Aleta secoua la tête.

— Tu es en train de dire à une archéologue de laisser tomber la recherche d’un document qui pourrait révolutionner l’égyptologie ? La découverte de ce papyrus serait du même ordre que celle du tombeau de Toutankhamon.

Résigné, O’Connor poussa un soupir.

— Il fallait bien que j’essaie… mais ne sous-estime pas ces enfoirés, ils ne plaisantent pas.

Aleta fronça les sourcils.

— Ce Sheldon Crowley… je ne l’ai jamais rencontré, mais son nom surgit de temps à autre dans des rencontres ou ailleurs. C’est un égyptologue amateur, plutôt bon d’après ce que je sais, et un fervent collectionneur.

— Pourrait-il être intéressé par le Papyrus Euclide ?

— Quel égyptologue, même amateur, ne s’y intéresserait pas ? Cela étant, certains individus sont prêts à tout pour enrichir leur collection : des espèces de malades qui prennent un plaisir particulier à profiter seuls dans leur coin d’objets qui devraient être exposés au bénéfice de tous dans des musées.

— Nous avons affaire à un des hommes les plus riches du monde.

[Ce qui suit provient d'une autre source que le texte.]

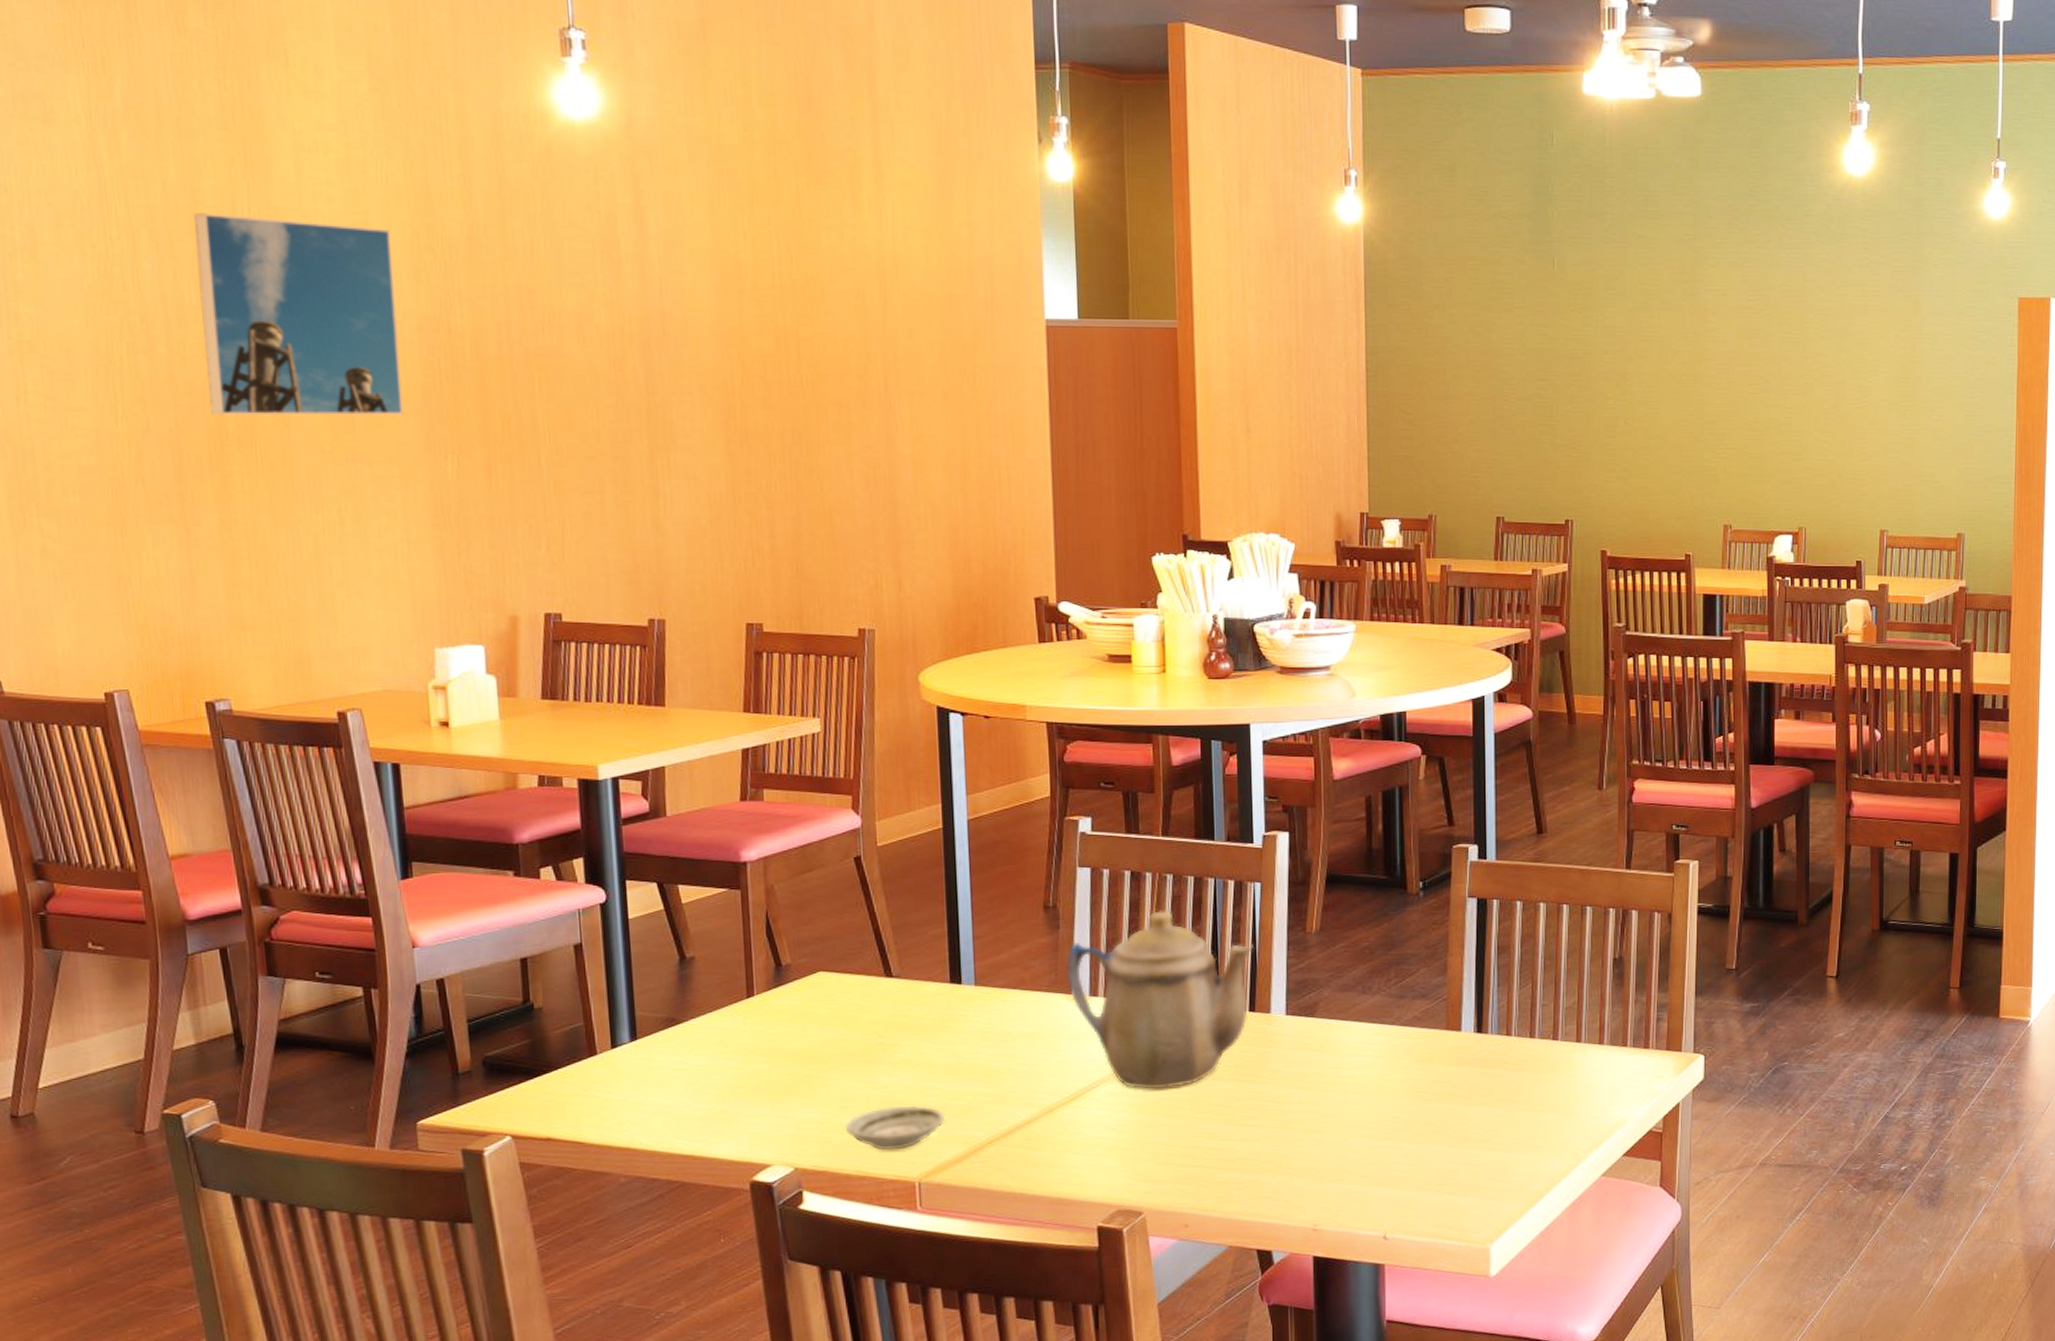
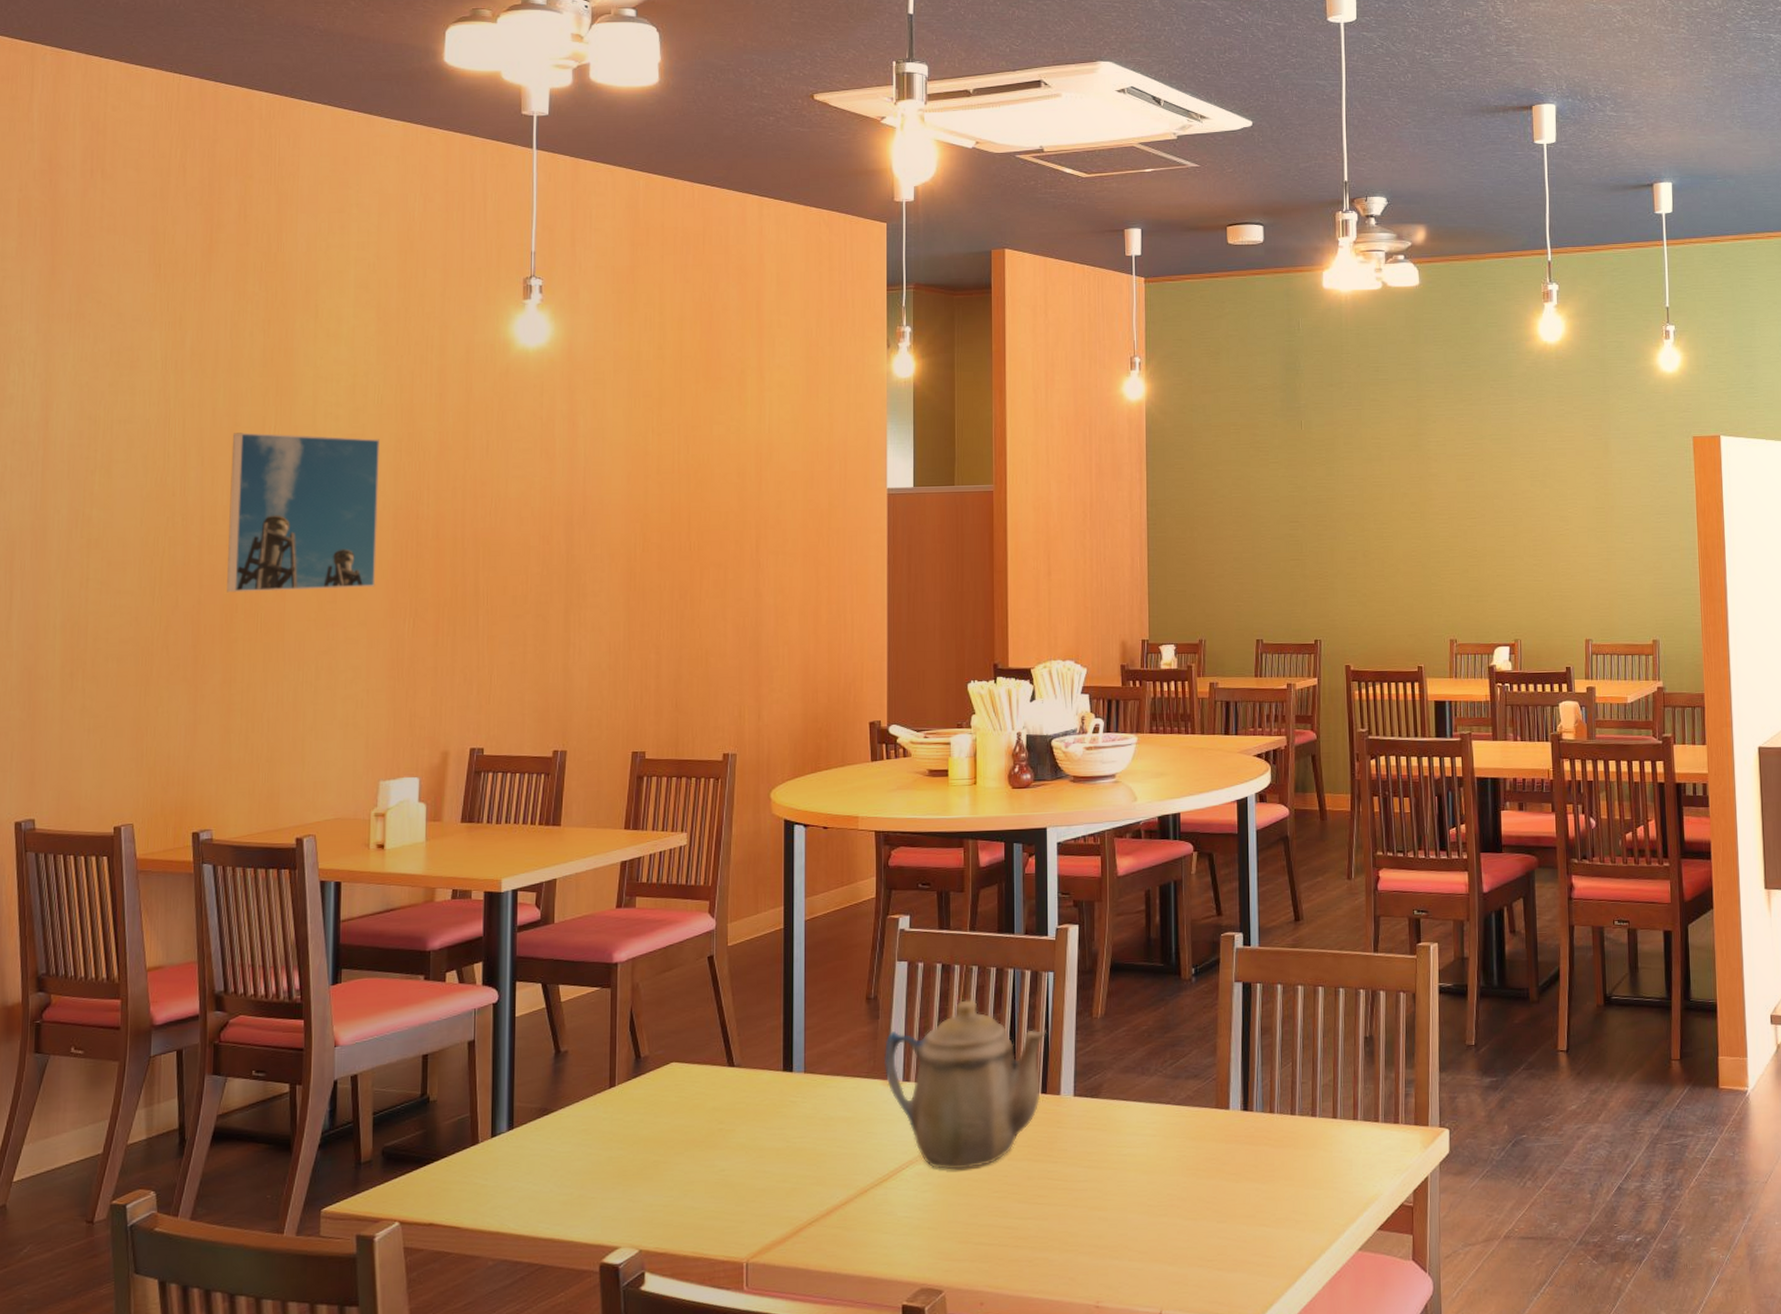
saucer: present [845,1106,946,1151] -> none [685,1189,773,1232]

Il a les moyens de s’offrir les œuvres les plus rares. J’imagine très bien qu’il puisse convoiter un papyrus rédigé par un des plus grands mathématiciens de l’Antiquité… et dont on dit qu’il pourrait révéler le but de la construction des pyramides. Mais vois-tu une raison précise qui pourrait l’inciter à vouloir s’en emparer à tout prix ?

— Cela fait des siècles qu’on s’interroge sur les pyramides et nous n’avons toujours pas compris comment elles ont été construites, sans parler de ce à quoi elles servaient…

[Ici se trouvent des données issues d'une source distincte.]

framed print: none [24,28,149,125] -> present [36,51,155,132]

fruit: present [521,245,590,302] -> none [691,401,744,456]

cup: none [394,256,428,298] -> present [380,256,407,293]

— De tombeaux pour les pharaons, d’après ce que je sais, dit O’Connor avec un sourire.

— Ainsi donc, Curtis O’Connor, il vous arrive d’oublier que vous possédez un cerveau ? Pour un homme de ton intelligence et avec un tel bagage scientifique, tu vas un peu vite en besogne. Je ne reviendrai pas sur les cercles de culture, ironisa Aleta, mais nous avons tendance à nous montrer irrationnels face aux choses que nous ne comprenons pas.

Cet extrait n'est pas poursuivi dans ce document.